*** Listed records Section Begins ***

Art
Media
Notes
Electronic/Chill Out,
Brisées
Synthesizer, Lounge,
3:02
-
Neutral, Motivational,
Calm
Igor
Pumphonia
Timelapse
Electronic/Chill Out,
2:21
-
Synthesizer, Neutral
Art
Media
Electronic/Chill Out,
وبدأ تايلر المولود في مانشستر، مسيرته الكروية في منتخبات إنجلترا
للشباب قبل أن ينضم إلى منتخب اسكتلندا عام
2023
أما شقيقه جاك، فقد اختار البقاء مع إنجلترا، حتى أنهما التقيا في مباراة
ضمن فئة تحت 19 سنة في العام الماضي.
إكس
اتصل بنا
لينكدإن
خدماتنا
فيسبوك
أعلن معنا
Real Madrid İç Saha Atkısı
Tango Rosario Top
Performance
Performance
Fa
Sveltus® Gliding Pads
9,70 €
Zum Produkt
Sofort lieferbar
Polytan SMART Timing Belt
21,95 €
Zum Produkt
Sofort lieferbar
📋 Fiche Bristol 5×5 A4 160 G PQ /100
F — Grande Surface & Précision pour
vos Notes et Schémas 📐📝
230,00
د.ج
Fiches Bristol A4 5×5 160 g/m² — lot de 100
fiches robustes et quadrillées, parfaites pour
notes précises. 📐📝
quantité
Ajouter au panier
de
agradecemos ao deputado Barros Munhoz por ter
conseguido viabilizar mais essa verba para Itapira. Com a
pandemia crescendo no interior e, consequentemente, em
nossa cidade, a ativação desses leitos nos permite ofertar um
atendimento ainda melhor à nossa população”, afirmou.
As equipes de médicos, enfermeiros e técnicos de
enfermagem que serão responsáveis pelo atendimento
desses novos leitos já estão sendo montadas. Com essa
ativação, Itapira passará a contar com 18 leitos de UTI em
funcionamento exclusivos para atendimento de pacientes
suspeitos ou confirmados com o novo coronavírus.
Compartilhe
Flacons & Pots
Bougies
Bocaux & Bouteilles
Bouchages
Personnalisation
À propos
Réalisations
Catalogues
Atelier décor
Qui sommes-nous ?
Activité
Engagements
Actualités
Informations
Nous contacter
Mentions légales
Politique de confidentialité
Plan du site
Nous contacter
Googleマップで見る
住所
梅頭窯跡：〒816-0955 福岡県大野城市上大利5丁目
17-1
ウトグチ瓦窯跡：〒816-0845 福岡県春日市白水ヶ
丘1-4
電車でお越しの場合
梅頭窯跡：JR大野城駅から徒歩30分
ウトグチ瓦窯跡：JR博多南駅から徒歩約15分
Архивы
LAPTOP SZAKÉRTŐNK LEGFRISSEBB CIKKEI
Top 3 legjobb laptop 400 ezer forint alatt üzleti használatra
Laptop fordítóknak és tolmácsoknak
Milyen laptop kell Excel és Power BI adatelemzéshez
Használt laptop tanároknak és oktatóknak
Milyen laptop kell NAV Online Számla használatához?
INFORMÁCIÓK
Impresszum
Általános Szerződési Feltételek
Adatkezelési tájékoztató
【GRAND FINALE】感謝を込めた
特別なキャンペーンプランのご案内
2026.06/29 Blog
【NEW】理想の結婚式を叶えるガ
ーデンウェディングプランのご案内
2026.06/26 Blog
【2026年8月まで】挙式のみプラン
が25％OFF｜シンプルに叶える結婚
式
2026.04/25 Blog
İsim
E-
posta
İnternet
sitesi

*** Listed records Section Ends ***

[Activity]
Reproduce the entries in full, exactly as written.

[Solution to the exercise]
Art
Media
Notes
Electronic/Chill Out,
Brisées
Synthesizer, Lounge,
3:02
-
Neutral, Motivational,
Calm
Igor
Pumphonia
Timelapse
Electronic/Chill Out,
2:21
-
Synthesizer, Neutral
Art
Media
Electronic/Chill Out,
وبدأ تايلر المولود في مانشستر، مسيرته الكروية في منتخبات إنجلترا
للشباب قبل أن ينضم إلى منتخب اسكتلندا عام
2023
أما شقيقه جاك، فقد اختار البقاء مع إنجلترا، حتى أنهما التقيا في مباراة
ضمن فئة تحت 19 سنة في العام الماضي.
إكس
اتصل بنا
لينكدإن
خدماتنا
فيسبوك
أعلن معنا
Real Madrid İç Saha Atkısı
Tango Rosario Top
Performance
Performance
Fa
Sveltus® Gliding Pads
9,70 €
Zum Produkt
Sofort lieferbar
Polytan SMART Timing Belt
21,95 €
Zum Produkt
Sofort lieferbar
📋 Fiche Bristol 5×5 A4 160 G PQ /100
F — Grande Surface & Précision pour
vos Notes et Schémas 📐📝
230,00
د.ج
Fiches Bristol A4 5×5 160 g/m² — lot de 100
fiches robustes et quadrillées, parfaites pour
notes précises. 📐📝
quantité
Ajouter au panier
de
agradecemos ao deputado Barros Munhoz por ter
conseguido viabilizar mais essa verba para Itapira. Com a
pandemia crescendo no interior e, consequentemente, em
nossa cidade, a ativação desses leitos nos permite ofertar um
atendimento ainda melhor à nossa população”, afirmou.
As equipes de médicos, enfermeiros e técnicos de
enfermagem que serão responsáveis pelo atendimento
desses novos leitos já estão sendo montadas. Com essa
ativação, Itapira passará a contar com 18 leitos de UTI em
funcionamento exclusivos para atendimento de pacientes
suspeitos ou confirmados com o novo coronavírus.
Compartilhe
Flacons & Pots
Bougies
Bocaux & Bouteilles
Bouchages
Personnalisation
À propos
Réalisations
Catalogues
Atelier décor
Qui sommes-nous ?
Activité
Engagements
Actualités
Informations
Nous contacter
Mentions légales
Politique de confidentialité
Plan du site
Nous contacter
Googleマップで見る
住所
梅頭窯跡：〒816-0955 福岡県大野城市上大利5丁目
17-1
ウトグチ瓦窯跡：〒816-0845 福岡県春日市白水ヶ
丘1-4
電車でお越しの場合
梅頭窯跡：JR大野城駅から徒歩30分
ウトグチ瓦窯跡：JR博多南駅から徒歩約15分
Архивы
LAPTOP SZAKÉRTŐNK LEGFRISSEBB CIKKEI
Top 3 legjobb laptop 400 ezer forint alatt üzleti használatra
Laptop fordítóknak és tolmácsoknak
Milyen laptop kell Excel és Power BI adatelemzéshez
Használt laptop tanároknak és oktatóknak
Milyen laptop kell NAV Online Számla használatához?
INFORMÁCIÓK
Impresszum
Általános Szerződési Feltételek
Adatkezelési tájékoztató
【GRAND FINALE】感謝を込めた
特別なキャンペーンプランのご案内
2026.06/29 Blog
【NEW】理想の結婚式を叶えるガ
ーデンウェディングプランのご案内
2026.06/26 Blog
【2026年8月まで】挙式のみプラン
が25％OFF｜シンプルに叶える結婚
式
2026.04/25 Blog
İsim
E-
posta
İnternet
sitesi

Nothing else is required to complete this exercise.